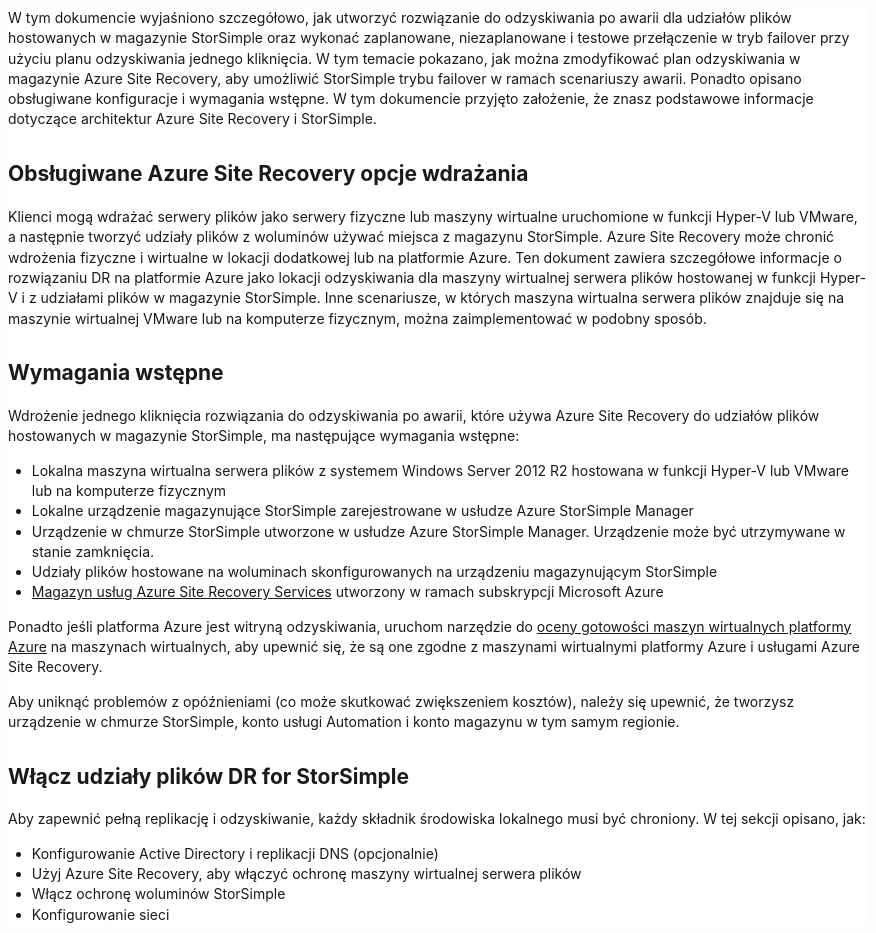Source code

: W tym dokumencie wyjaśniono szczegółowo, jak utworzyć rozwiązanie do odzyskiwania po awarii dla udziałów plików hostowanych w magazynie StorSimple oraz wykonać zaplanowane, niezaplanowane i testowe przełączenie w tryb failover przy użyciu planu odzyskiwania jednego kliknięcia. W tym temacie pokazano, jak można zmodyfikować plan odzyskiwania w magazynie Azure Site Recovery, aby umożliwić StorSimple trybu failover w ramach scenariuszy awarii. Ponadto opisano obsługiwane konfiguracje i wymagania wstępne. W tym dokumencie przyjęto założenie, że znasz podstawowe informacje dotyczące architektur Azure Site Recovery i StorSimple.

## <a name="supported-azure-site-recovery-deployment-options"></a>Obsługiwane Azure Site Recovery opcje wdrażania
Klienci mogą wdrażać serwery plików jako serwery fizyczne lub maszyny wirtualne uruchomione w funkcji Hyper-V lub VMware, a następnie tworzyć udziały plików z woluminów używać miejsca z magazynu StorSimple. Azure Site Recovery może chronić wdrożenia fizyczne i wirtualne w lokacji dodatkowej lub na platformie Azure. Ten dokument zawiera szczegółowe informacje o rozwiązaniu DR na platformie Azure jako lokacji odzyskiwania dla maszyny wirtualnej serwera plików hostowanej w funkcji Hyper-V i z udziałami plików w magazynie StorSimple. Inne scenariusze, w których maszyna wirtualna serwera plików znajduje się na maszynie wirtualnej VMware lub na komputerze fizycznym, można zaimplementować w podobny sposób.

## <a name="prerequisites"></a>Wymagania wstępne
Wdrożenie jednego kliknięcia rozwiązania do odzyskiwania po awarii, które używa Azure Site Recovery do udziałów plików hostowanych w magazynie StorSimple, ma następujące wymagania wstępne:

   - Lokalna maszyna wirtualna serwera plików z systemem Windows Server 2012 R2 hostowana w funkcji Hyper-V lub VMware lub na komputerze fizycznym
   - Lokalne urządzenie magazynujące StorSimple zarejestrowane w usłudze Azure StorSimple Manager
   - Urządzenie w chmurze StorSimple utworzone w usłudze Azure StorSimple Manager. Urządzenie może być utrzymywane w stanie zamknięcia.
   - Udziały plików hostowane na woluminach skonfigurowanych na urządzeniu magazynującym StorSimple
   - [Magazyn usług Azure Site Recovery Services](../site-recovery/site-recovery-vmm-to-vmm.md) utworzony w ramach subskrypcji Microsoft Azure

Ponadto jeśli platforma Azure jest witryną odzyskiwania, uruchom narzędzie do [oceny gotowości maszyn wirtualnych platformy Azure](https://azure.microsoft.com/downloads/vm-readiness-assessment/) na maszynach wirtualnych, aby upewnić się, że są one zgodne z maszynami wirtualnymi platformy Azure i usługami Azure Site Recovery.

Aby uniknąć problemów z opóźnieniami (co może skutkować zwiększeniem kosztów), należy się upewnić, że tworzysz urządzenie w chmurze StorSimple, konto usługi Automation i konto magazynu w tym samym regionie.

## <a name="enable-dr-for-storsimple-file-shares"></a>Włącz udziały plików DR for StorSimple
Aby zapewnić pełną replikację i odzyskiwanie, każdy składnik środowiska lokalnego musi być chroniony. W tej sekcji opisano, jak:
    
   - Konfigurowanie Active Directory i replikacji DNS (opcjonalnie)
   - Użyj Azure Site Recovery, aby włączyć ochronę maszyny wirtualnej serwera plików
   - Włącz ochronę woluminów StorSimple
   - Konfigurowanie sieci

### Problem statement
Your answer must be an exact copy of the records, without the pictures.

### Response for this exercise
Source code

: W tym dokumencie wyjaśniono szczegółowo, jak utworzyć rozwiązanie do odzyskiwania po awarii dla udziałów plików hostowanych w magazynie StorSimple oraz wykonać zaplanowane, niezaplanowane i testowe przełączenie w tryb failover przy użyciu planu odzyskiwania jednego kliknięcia. W tym temacie pokazano, jak można zmodyfikować plan odzyskiwania w magazynie Azure Site Recovery, aby umożliwić StorSimple trybu failover w ramach scenariuszy awarii. Ponadto opisano obsługiwane konfiguracje i wymagania wstępne. W tym dokumencie przyjęto założenie, że znasz podstawowe informacje dotyczące architektur Azure Site Recovery i StorSimple.

## <a name="supported-azure-site-recovery-deployment-options"></a>Obsługiwane Azure Site Recovery opcje wdrażania
Klienci mogą wdrażać serwery plików jako serwery fizyczne lub maszyny wirtualne uruchomione w funkcji Hyper-V lub VMware, a następnie tworzyć udziały plików z woluminów używać miejsca z magazynu StorSimple. Azure Site Recovery może chronić wdrożenia fizyczne i wirtualne w lokacji dodatkowej lub na platformie Azure. Ten dokument zawiera szczegółowe informacje o rozwiązaniu DR na platformie Azure jako lokacji odzyskiwania dla maszyny wirtualnej serwera plików hostowanej w funkcji Hyper-V i z udziałami plików w magazynie StorSimple. Inne scenariusze, w których maszyna wirtualna serwera plików znajduje się na maszynie wirtualnej VMware lub na komputerze fizycznym, można zaimplementować w podobny sposób.

## <a name="prerequisites"></a>Wymagania wstępne
Wdrożenie jednego kliknięcia rozwiązania do odzyskiwania po awarii, które używa Azure Site Recovery do udziałów plików hostowanych w magazynie StorSimple, ma następujące wymagania wstępne:

   - Lokalna maszyna wirtualna serwera plików z systemem Windows Server 2012 R2 hostowana w funkcji Hyper-V lub VMware lub na komputerze fizycznym
   - Lokalne urządzenie magazynujące StorSimple zarejestrowane w usłudze Azure StorSimple Manager
   - Urządzenie w chmurze StorSimple utworzone w usłudze Azure StorSimple Manager. Urządzenie może być utrzymywane w stanie zamknięcia.
   - Udziały plików hostowane na woluminach skonfigurowanych na urządzeniu magazynującym StorSimple
   - [Magazyn usług Azure Site Recovery Services](../site-recovery/site-recovery-vmm-to-vmm.md) utworzony w ramach subskrypcji Microsoft Azure

Ponadto jeśli platforma Azure jest witryną odzyskiwania, uruchom narzędzie do [oceny gotowości maszyn wirtualnych platformy Azure](https://azure.microsoft.com/downloads/vm-readiness-assessment/) na maszynach wirtualnych, aby upewnić się, że są one zgodne z maszynami wirtualnymi platformy Azure i usługami Azure Site Recovery.

Aby uniknąć problemów z opóźnieniami (co może skutkować zwiększeniem kosztów), należy się upewnić, że tworzysz urządzenie w chmurze StorSimple, konto usługi Automation i konto magazynu w tym samym regionie.

## <a name="enable-dr-for-storsimple-file-shares"></a>Włącz udziały plików DR for StorSimple
Aby zapewnić pełną replikację i odzyskiwanie, każdy składnik środowiska lokalnego musi być chroniony. W tej sekcji opisano, jak:
    
   - Konfigurowanie Active Directory i replikacji DNS (opcjonalnie)
   - Użyj Azure Site Recovery, aby włączyć ochronę maszyny wirtualnej serwera plików
   - Włącz ochronę woluminów StorSimple
   - Konfigurowanie sieci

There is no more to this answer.